The string standard library contains practical constants, but it has two issues:

  • The constants contain a collection of characters, but are represented as a single string. This makes it practically impossible to type-hint the individual characters, so typeshed currently types these constants as a LiteralString.
  • The names of the constants are inconsistent, and doesn't follow PEP 8.

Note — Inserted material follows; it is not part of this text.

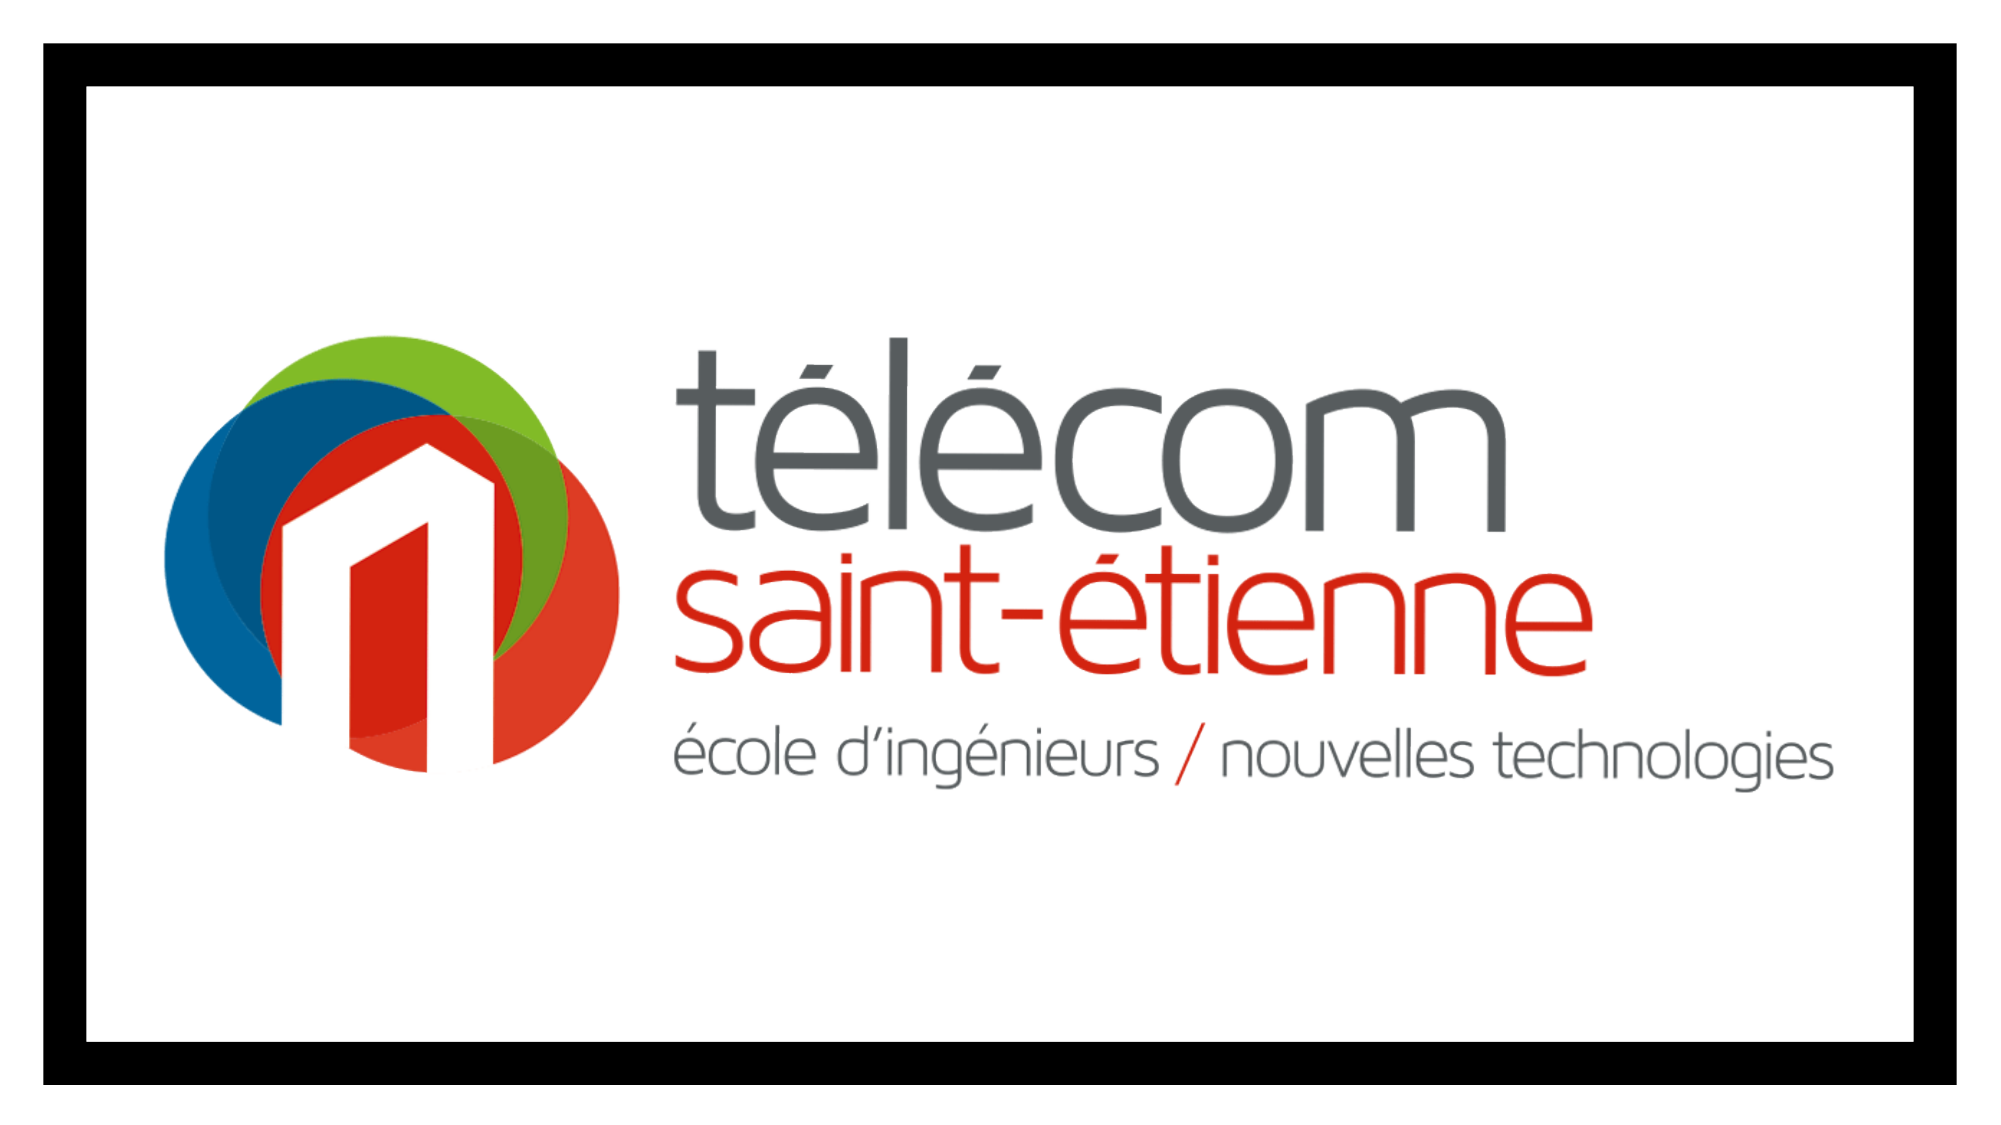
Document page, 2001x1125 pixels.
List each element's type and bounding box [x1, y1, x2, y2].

picture [92, 274, 1949, 842]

So instead, optype.string provides an alternative interface, that is compatible with string, but with slight differences:

  • For each constant, there is a corresponding Literal type alias for the individual characters. Its name matches the name of the constant, but is singular instead of plural.
  • Instead of a single string, optype.string uses a tuple of characters, so that each character has its own typing.Literal annotation. Note that this is only tested with (based)pyright / pylance, so it might not work with mypy (it has more bugs than it has lines of codes).
  • The names of the constant are consistent with PEP 8, and use a postfix notation for variants, e.g. DIGITS_HEX instead of hexdigits.
  • Unlike string, optype.string has a constant (and type alias) for binary digits '0' and '1'; DIGITS_BIN (and DigitBin). Because besides oct and hex functions in builtins, there's also the builtins.bin function.
string._ optype.string._
constant char type constant char type
missing DIGITS_BIN DigitBin
octdigits LiteralString DIGITS_OCT DigitOct
digits DIGITS Digit
hexdigits DIGITS_HEX DigitHex
ascii_letters LETTERS Letter
ascii_lowercase LETTERS_LOWER LetterLower
ascii_uppercase LETTERS_UPPER LetterUpper
punctuation PUNCTUATION Punctuation
whitespace WHITESPACE Whitespace
printable PRINTABLE Printable

Each of the optype.string constants is exactly the same as the corresponding string constant (after concatenation / splitting), e.g.

>>> import string
>>> import optype as opt
>>> "".join(opt.string.PRINTABLE) == string.printable
True
>>> tuple(string.printable) == opt.string.PRINTABLE
True

Similarly, the values within a constant's Literal type exactly match the values of its constant:

>>> import optype as opt
>>> from optype.inspect import get_args
>>> get_args(opt.string.Printable) == opt.string.PRINTABLE
True

The optype.inspect.get_args is a non-broken variant of typing.get_args that correctly flattens nested literals, type-unions, and PEP 695 type aliases, so that it matches the official typing specs. In other words; typing.get_args is yet another fundamentally broken python-typing feature that's useless in the situations where you need it most.